I write this blog in my dual capacity as both co-investigator on the Unbundling Higher Education research project and as departmental co-ordinator of academic staff development work in my local university. As such, my particular interest in this post is on pedagogy; in this instance on the inter-relationship between the process called unbundling and the pedagogical dynamic between academic staff and the students whom they teach. Our academic staff development project work and research at my university has consistently sought to understand the ways that lecturers and students engage pedagogically with each other; with disciplinary contexts; and with the wider tacit and explicit socio-cultural contexts called higher education. In so doing, we have located our focus in the micro, meso and macro educational and other systems that surround teaching and learning and the ways in which the players act in, on and with these systems. Unbundling is one such ‘system’ and it is crucial for an understanding of how teaching and learning works (and changes) that we see this system as both shaping and being shaped by the pedagogical system in this university. The systems and the players are making each other; they are co-constructed and have different and dynamic agency.

Academic staff development work as creating enabling conditions

Currently, we are interested in the enabling conditions that make it possible for academics and students to teach and learn, and the constraining conditions that make it difficult or sub-optimal. Unbundling and the associated, inter-connected processes we are seeking to map and understand in this project, viz. educational technology and marketization, are not per se either enabling or constraining teaching and learning. They just are – although this does not mean that they are socio-culturally neutral.

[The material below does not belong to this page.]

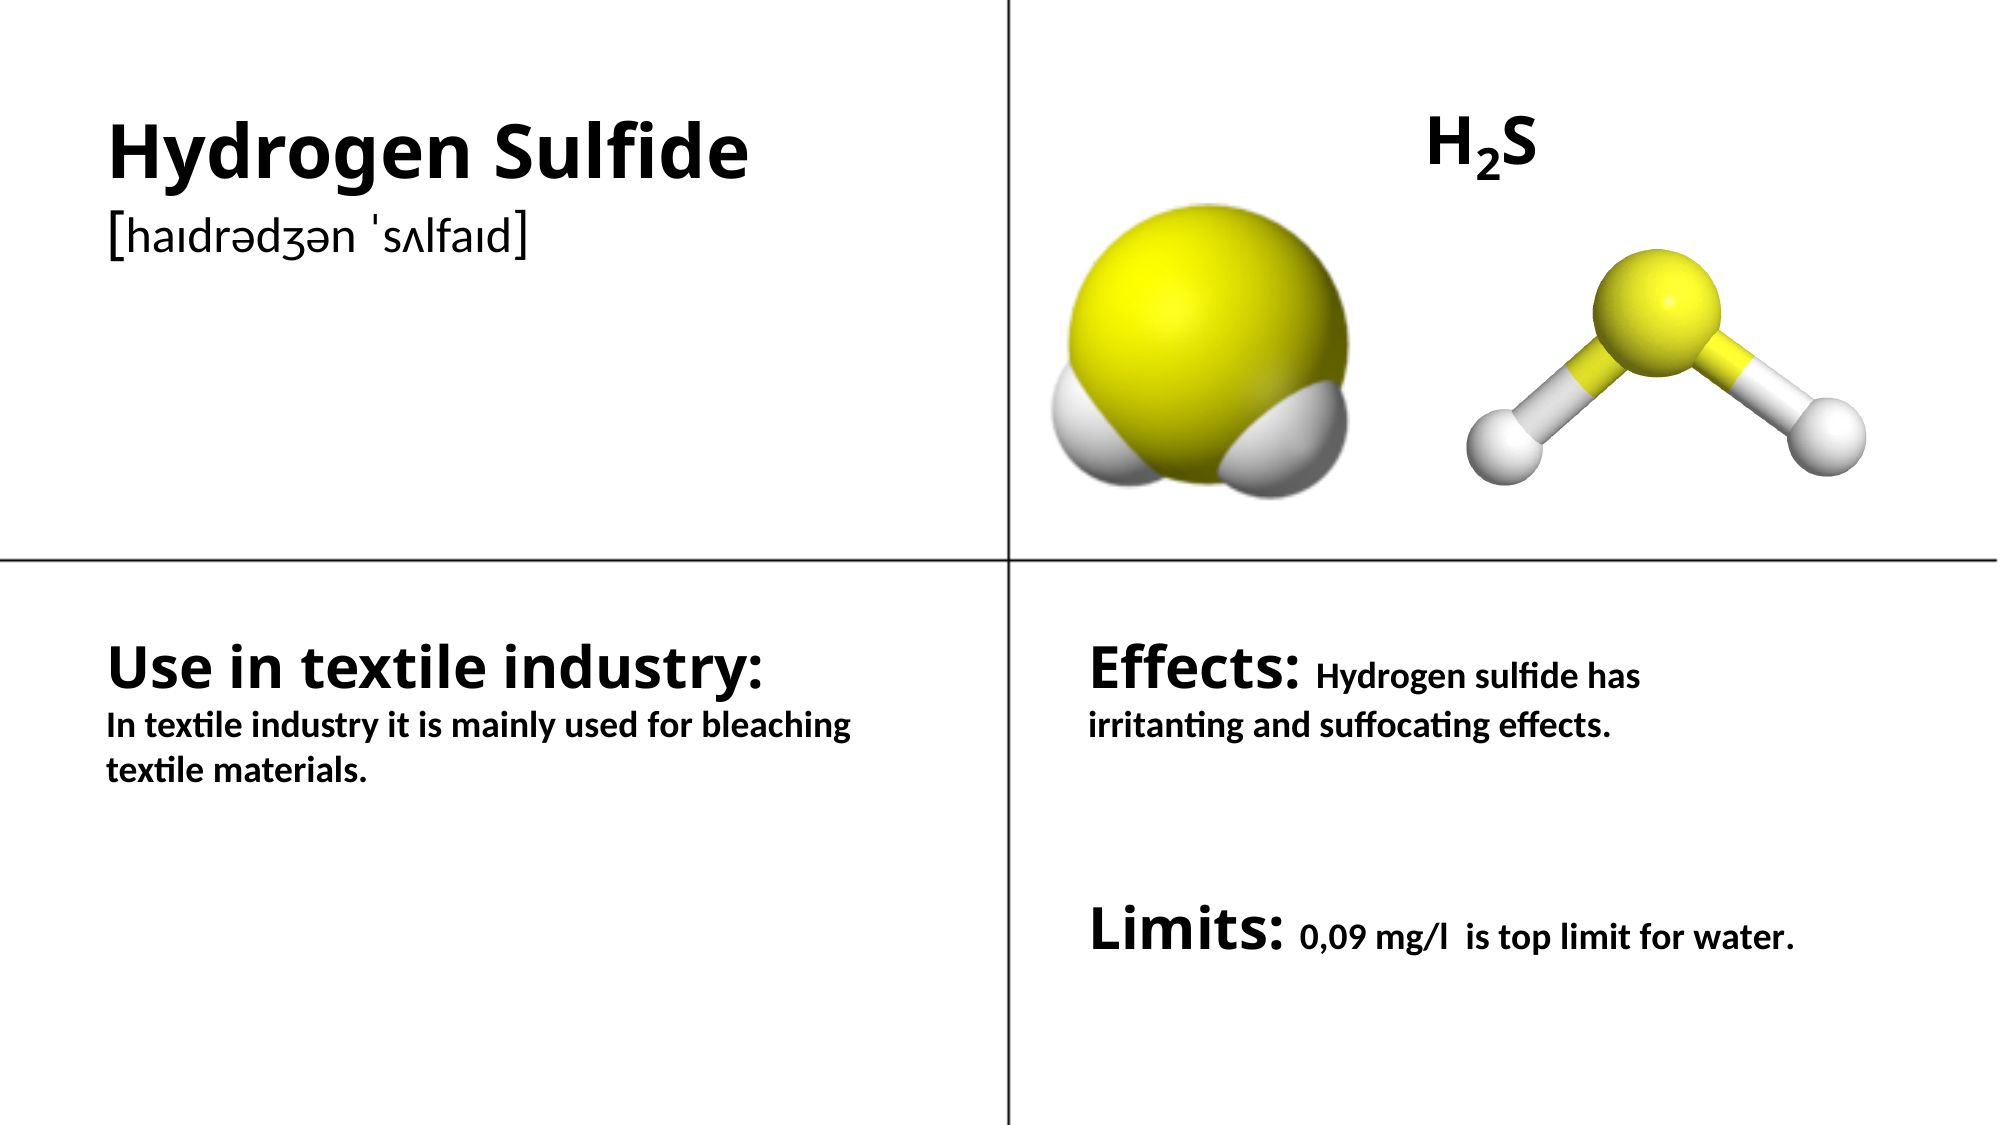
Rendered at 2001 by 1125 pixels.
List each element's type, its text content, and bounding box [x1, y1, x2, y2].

Both academics and students are at minimum aware of these phenomena and – pedagogically-speaking – interact with them on what I argue is a continuum: from functional utilisation and skill-building through deepening reflective pedagogical practice to critical engagement with these phenomena as politically, economically and socially ‘active’.

A local example

Let me give an example: the academics with whom we work and engage in deepening the practices of teaching and learning are – at minimum – aware of the intersecting ways in which unbundling, technology and marketization play out in the higher education space. They ‘use’ technology for teaching and learning; deliberate about whether or how to offer teaching and learning support that is sometimes available (free or at a cost) through providers other than themselves; consider the possibilities presented by curriculum modularisation and whether ‘bits’ of these curricula can be offered elsewhere or by alternative providers; wonder about or act on the possibilities presented by ‘buying and selling’ education and educational processes, sometimes as commodities. Where we believe we have work to do – including seeing ourselves as academic staff development actors in the unbundling space – is in enabling academics to locate themselves, their work and their students in this unbundling space and in understanding their teaching, learning, curriculum and assessment work as being co-constructed by – and co-constructing – this space. So, for example, teaching and learning processes do not ‘just’ incorporate or utilise technology; and neither do academics ‘just’ choose technology or disaggregation or commodification. At least part of the focus of this research project lies in critically engaging with academics in how and why unbundling and pedagogy intersect; where agency (or agencies) are located; what particular pedagogical ‘moments’ arise out of unbundling processes and products; and so on.

Literacies work

Theoretically, I am interested in the potential of Academic Literacies Theory for engaging academics (and students) in ‘reading’ pedagogy in an unbundling higher education space. Historically, literacies theory has been applied to how students engage with various forms of ‘text’ (including literal and metaphorical forms), but it has more recently been thought of and applied to the socio-cultural contexts – the Discourses (James Gee and others) and discourses within which text is embedded. The challenge in our academic staff development work with teaching and learning lies in creating the enabling conditions for staff to ‘read’ unbundling historically, politically, pedagogically, economically and so on. I am especially personally interested in ways in which staff act pedagogically as acquirers of technological skills; or as agents of curriculum disaggregation and reaggregation; or as creators of pedagogical ‘events’ in conjunction with other animate and sometimes inanimate actors; or as critical players in a set of emerging teaching and learning processes. Again, this is literacies work.

In our staff development work, we strive to bring a critical social gaze to the context and content of teaching and learning – including the emerging unbundling landscape. Pedagogy can be ‘read’ as presenting or creating possibilities or as presenting or creating threats (or somewhere in between) in this landscape. The literacies work lies in enabling academic staff to notice, engage critically with and seek to produce the landscape.